WHAT IS EXPECTED: Format every line of the data below as a JSON list of strings, one string per line, with blank lines and the pictures omitted.

--- BEGIN GIVEN DATA ---

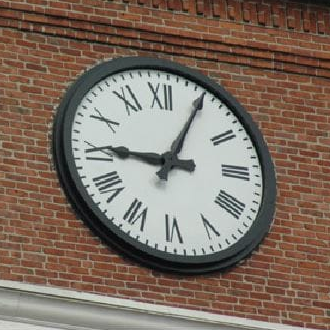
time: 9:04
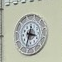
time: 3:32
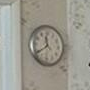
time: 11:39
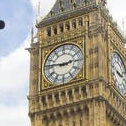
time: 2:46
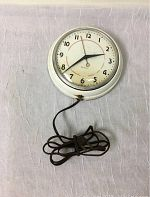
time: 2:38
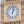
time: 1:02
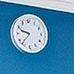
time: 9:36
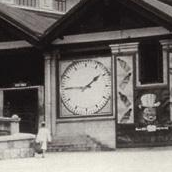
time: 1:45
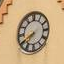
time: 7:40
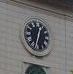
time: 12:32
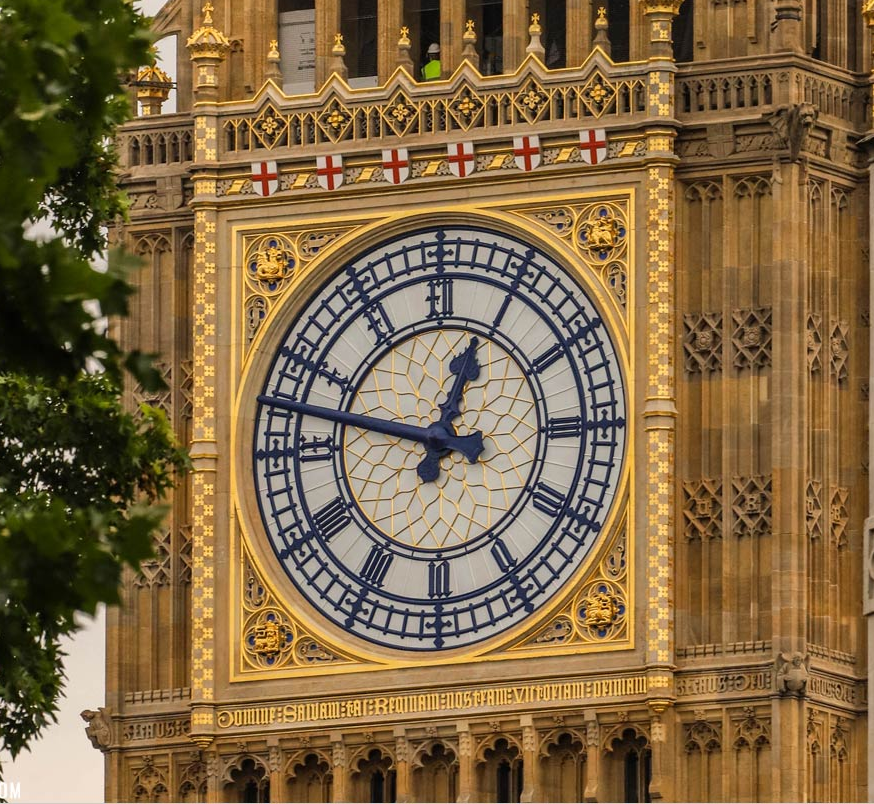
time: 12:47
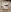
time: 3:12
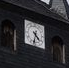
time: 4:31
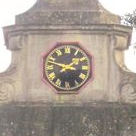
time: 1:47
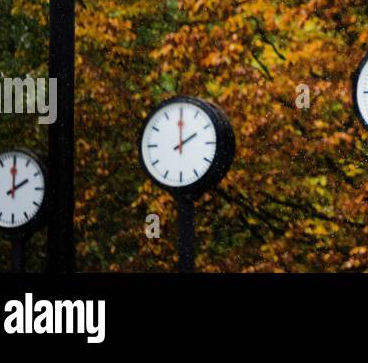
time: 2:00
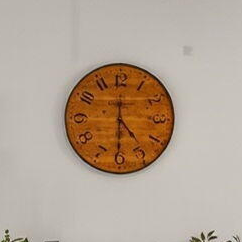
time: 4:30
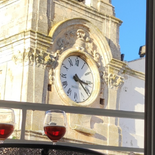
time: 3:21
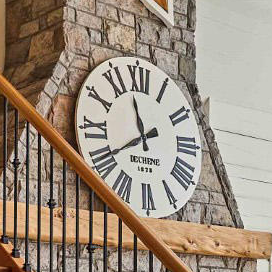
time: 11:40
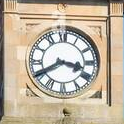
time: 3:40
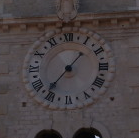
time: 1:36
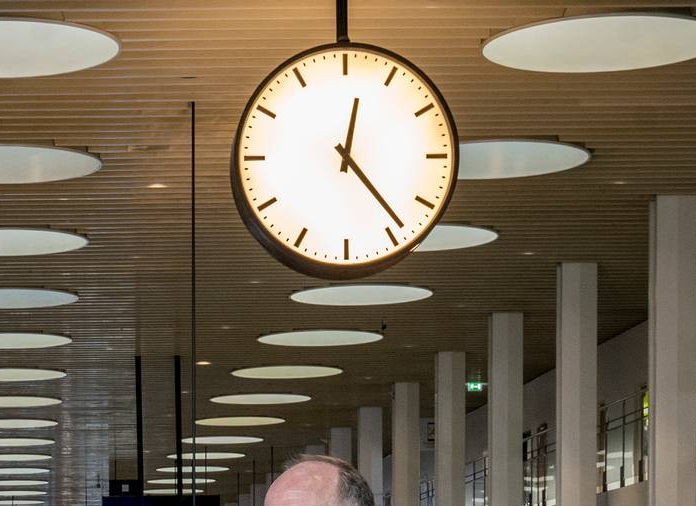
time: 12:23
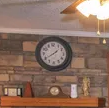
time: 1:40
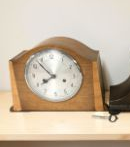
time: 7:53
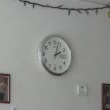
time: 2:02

--- END GIVEN DATA ---

EXERCISE OUTPUT:
[
  "time: 9:04",
  "time: 3:32",
  "time: 11:39",
  "time: 2:46",
  "time: 2:38",
  "time: 1:02",
  "time: 9:36",
  "time: 1:45",
  "time: 7:40",
  "time: 12:32",
  "time: 12:47",
  "time: 3:12",
  "time: 4:31",
  "time: 1:47",
  "time: 2:00",
  "time: 4:30",
  "time: 3:21",
  "time: 11:40",
  "time: 3:40",
  "time: 1:36",
  "time: 12:23",
  "time: 1:40",
  "time: 7:53",
  "time: 2:02"
]